## QUESTIONS TO ANSWER
(1) List every railway line named in the text about the THN train below.
(2) In the text about the THN train below, rewrite the paragraph that begins "The first THN cars were unloaded" as a short bulleted list. Keep its main facts.
(3) Continue the text about the THN train below with a new paragraph that picks up after its last sentence.

Passenger train used in Thailand

The THN is a 3rd class fan only Diesel Multiple Unit operated by the State Railway of Thailand (SRT) on all railway lines, including the Wongwian Yai-Mahachai portion of the Maeklong Railway.

==Service history==
The first THN cars were unloaded at Khlong Toei Port in early 1983, with copyrighted pictures of the delivery on facebook posts in Thai. From July and August of 1983, THN cars, along with the NKF, became the backbone of Northern Line and Northeastern Line Local and Ordinary services. They were also deployed on Suburban and Express trains, running alongside the near identical NKF units. From the late 1990s to 2010s, their role began to shift from Ordinary and Suburban trains out of Hua Lamphong (Bangkok Railway station) to trains out of Thon Buri Railway Station on the Southern Line and the Mahachai-Wongwian Yai section of the Maeklong Line. A few units were still assigned to express trains like 75/76 (Bangkok-Nong Khai-Bangkok). From the mid 2020s onward, they are to be retired from express trains, succeeded by new DEMUs, and cascaded to Local trains, short shuttles and the Maeklong Line Wongwian Yai-Mahachai section.

## EXTRACTED MATERIAL

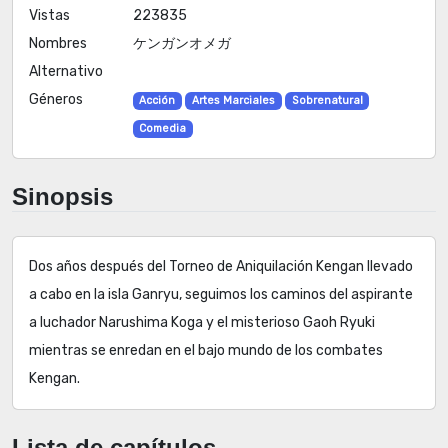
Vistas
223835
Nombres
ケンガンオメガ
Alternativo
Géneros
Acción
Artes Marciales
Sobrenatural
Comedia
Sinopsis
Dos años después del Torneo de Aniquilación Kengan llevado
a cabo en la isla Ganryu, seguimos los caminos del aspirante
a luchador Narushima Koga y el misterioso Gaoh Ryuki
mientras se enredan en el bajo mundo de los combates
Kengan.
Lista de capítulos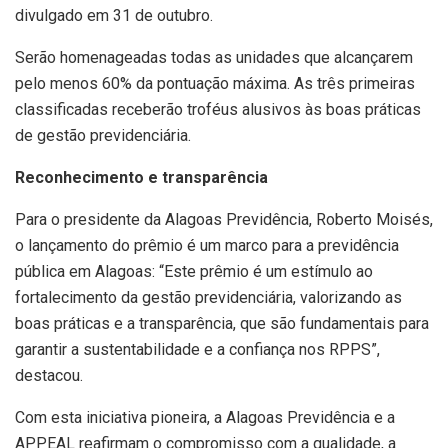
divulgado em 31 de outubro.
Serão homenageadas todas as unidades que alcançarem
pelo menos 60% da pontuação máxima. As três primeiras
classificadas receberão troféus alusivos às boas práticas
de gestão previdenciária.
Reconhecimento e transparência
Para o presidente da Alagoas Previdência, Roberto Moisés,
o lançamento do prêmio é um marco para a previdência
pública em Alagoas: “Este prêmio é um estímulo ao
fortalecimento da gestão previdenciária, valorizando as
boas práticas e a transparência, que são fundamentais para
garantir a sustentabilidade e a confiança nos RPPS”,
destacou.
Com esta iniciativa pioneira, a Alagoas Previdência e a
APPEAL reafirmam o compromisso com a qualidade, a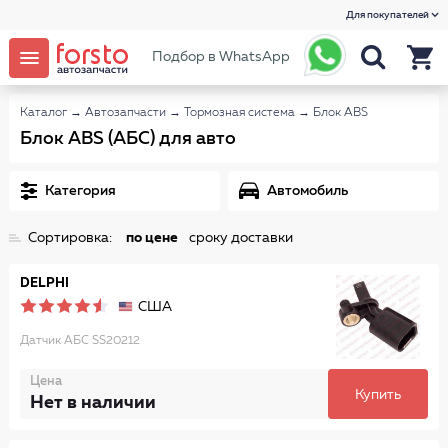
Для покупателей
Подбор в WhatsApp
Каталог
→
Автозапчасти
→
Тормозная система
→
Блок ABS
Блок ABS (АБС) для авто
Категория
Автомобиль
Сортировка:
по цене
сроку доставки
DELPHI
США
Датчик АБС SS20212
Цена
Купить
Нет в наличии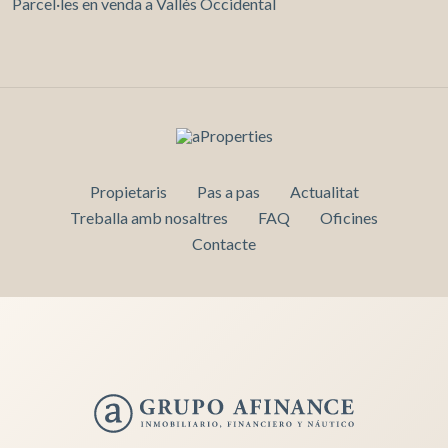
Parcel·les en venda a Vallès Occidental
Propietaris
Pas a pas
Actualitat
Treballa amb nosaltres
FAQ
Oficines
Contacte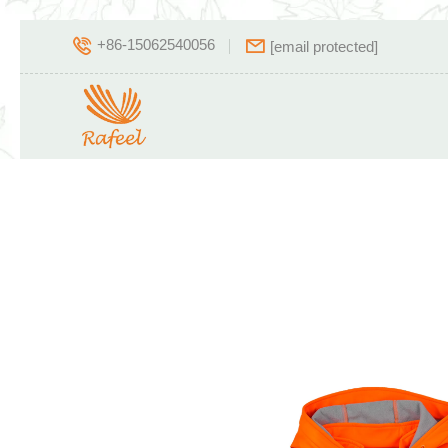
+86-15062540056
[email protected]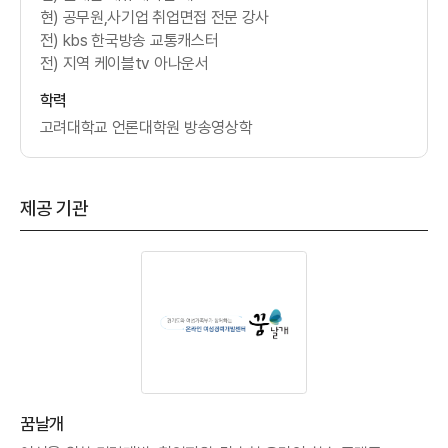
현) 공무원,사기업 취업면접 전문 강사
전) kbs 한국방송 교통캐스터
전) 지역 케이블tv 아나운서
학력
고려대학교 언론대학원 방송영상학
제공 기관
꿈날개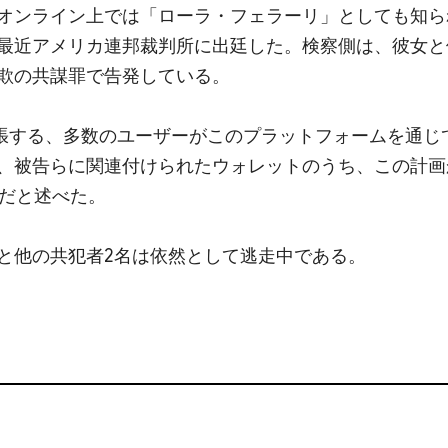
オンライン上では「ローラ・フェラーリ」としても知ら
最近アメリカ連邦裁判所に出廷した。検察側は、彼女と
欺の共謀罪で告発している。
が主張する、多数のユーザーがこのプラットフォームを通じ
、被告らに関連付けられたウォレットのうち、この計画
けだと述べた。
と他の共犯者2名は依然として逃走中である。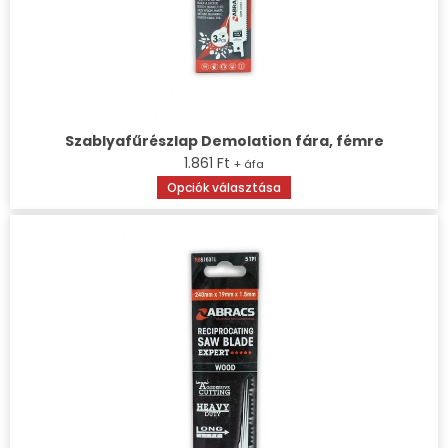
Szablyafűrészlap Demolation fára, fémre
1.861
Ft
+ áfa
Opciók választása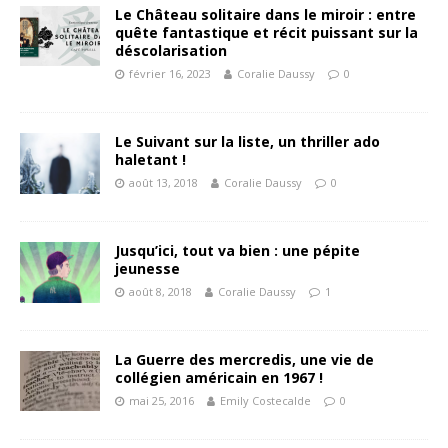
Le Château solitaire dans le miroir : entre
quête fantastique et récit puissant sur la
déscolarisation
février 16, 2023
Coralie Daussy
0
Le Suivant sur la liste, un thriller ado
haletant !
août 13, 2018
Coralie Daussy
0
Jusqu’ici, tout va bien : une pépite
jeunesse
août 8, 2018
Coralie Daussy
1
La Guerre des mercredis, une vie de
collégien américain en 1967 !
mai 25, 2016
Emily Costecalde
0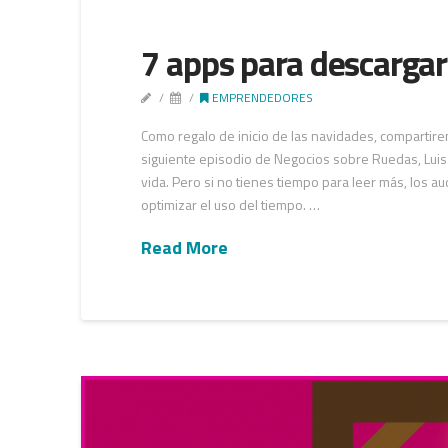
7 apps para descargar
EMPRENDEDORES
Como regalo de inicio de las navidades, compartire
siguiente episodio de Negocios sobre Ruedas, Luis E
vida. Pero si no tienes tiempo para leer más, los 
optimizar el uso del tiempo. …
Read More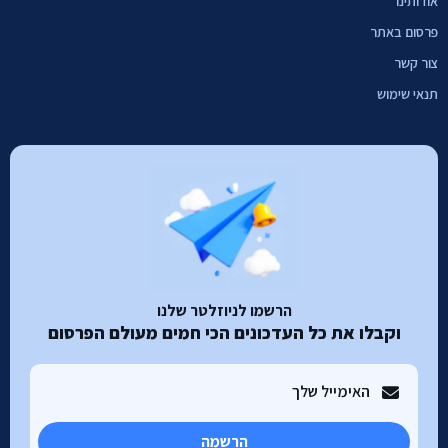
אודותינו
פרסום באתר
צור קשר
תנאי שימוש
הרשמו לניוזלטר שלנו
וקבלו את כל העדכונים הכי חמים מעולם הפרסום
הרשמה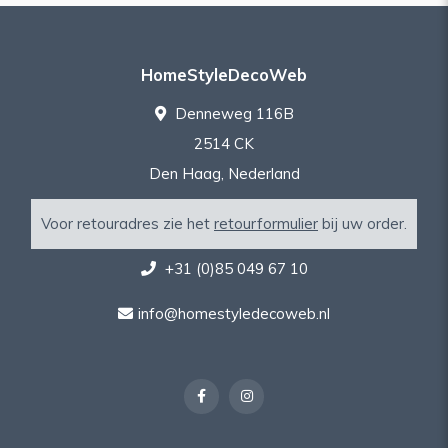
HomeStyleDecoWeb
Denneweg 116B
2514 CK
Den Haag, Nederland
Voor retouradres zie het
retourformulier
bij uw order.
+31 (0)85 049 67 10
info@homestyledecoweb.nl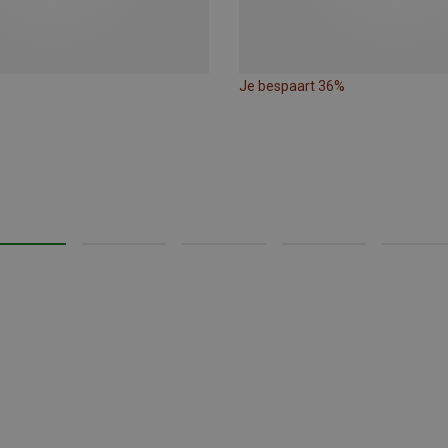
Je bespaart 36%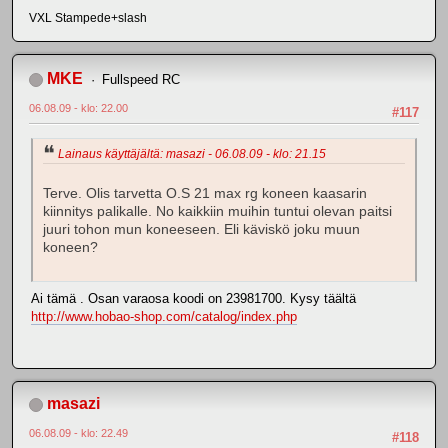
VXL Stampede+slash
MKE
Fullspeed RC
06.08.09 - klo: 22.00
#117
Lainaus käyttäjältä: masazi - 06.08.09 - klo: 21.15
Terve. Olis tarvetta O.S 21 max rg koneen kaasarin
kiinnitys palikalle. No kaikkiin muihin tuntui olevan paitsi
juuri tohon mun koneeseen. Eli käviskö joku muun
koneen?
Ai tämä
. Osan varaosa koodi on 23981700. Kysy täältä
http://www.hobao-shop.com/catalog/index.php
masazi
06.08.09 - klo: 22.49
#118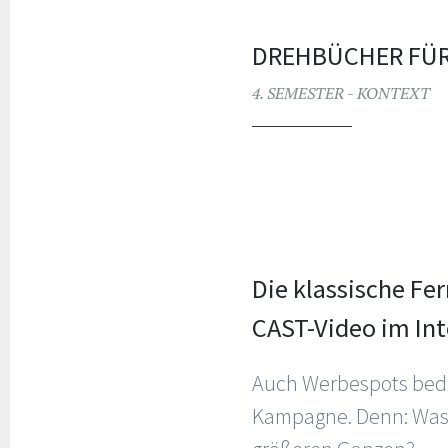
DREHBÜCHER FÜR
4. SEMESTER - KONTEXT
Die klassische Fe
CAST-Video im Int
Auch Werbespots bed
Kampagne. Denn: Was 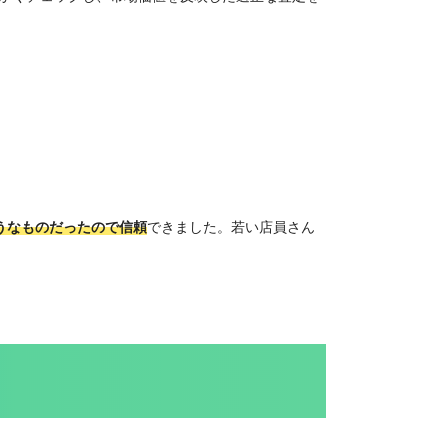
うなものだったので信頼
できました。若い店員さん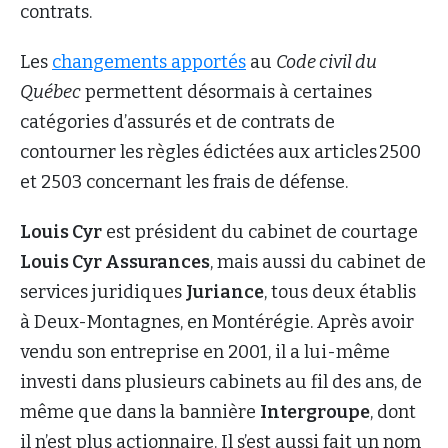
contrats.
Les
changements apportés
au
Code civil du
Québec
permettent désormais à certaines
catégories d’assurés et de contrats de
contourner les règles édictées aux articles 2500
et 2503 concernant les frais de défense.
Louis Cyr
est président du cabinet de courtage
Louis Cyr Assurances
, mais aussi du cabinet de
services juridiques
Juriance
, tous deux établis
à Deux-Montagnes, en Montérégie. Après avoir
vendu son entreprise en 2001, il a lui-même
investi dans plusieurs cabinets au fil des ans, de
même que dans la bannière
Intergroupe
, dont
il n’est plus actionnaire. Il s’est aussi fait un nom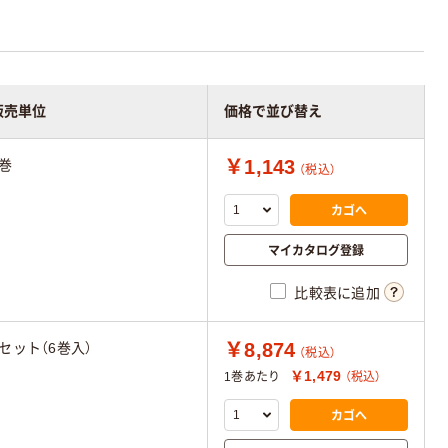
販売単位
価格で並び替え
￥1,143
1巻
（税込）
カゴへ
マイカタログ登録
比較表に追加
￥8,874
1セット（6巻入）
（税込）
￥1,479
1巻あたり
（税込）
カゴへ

## ANSWERS TO THE EXERCISE
(1)
- Maeklong Railway (also called the Maeklong Line)
- Northern Line
- Northeastern Line
- Southern Line

(2)
- Early 1983: the first THN cars were unloaded at Khlong Toei Port.
- From July and August 1983: THN cars, along with the NKF, became the backbone of Local and Ordinary services on the Northern and Northeastern Lines. They also ran on Suburban and Express trains, alongside the near identical NKF units.
- Late 1990s to 2010s: their role shifted from Ordinary and Suburban trains out of Hua Lamphong to trains out of Thon Buri Railway Station on the Southern Line and on the Mahachai-Wongwian Yai section of the Maeklong Line. A few units still ran on express trains such as 75/76 (Bangkok-Nong Khai-Bangkok).
- Mid 2020s onward: they are to be retired from express trains, replaced by new DEMUs, and moved to Local trains, short shuttles and the Wongwian Yai-Mahachai section of the Maeklong Line.

(3)
==Praises and problems==

Same as the NKF, Passengers praised the THN units for their futuristic look at the time as the stainless steel body was unpainted, fast acceleration, braking, and punctuality compared to locomotive hauled trains.
But passengers complained that the stainless steel bodies felt like ovens when the train idled at platforms in the hot afternoon. The passengers also complained of the non-reclining, plastic or leatherette bench seats was extremely uncomfortable for passengers taking the express trains. Elderly passengers even complained of back pain. The trains were also extremely crowded during rush hour commute.

==Prototype TNH unit==

Before the THNs were put into service, a prototype was made, called the TNH. The TNH had many problems, such as excessive vibrations. The THN was later built with many modifications fixing the issues.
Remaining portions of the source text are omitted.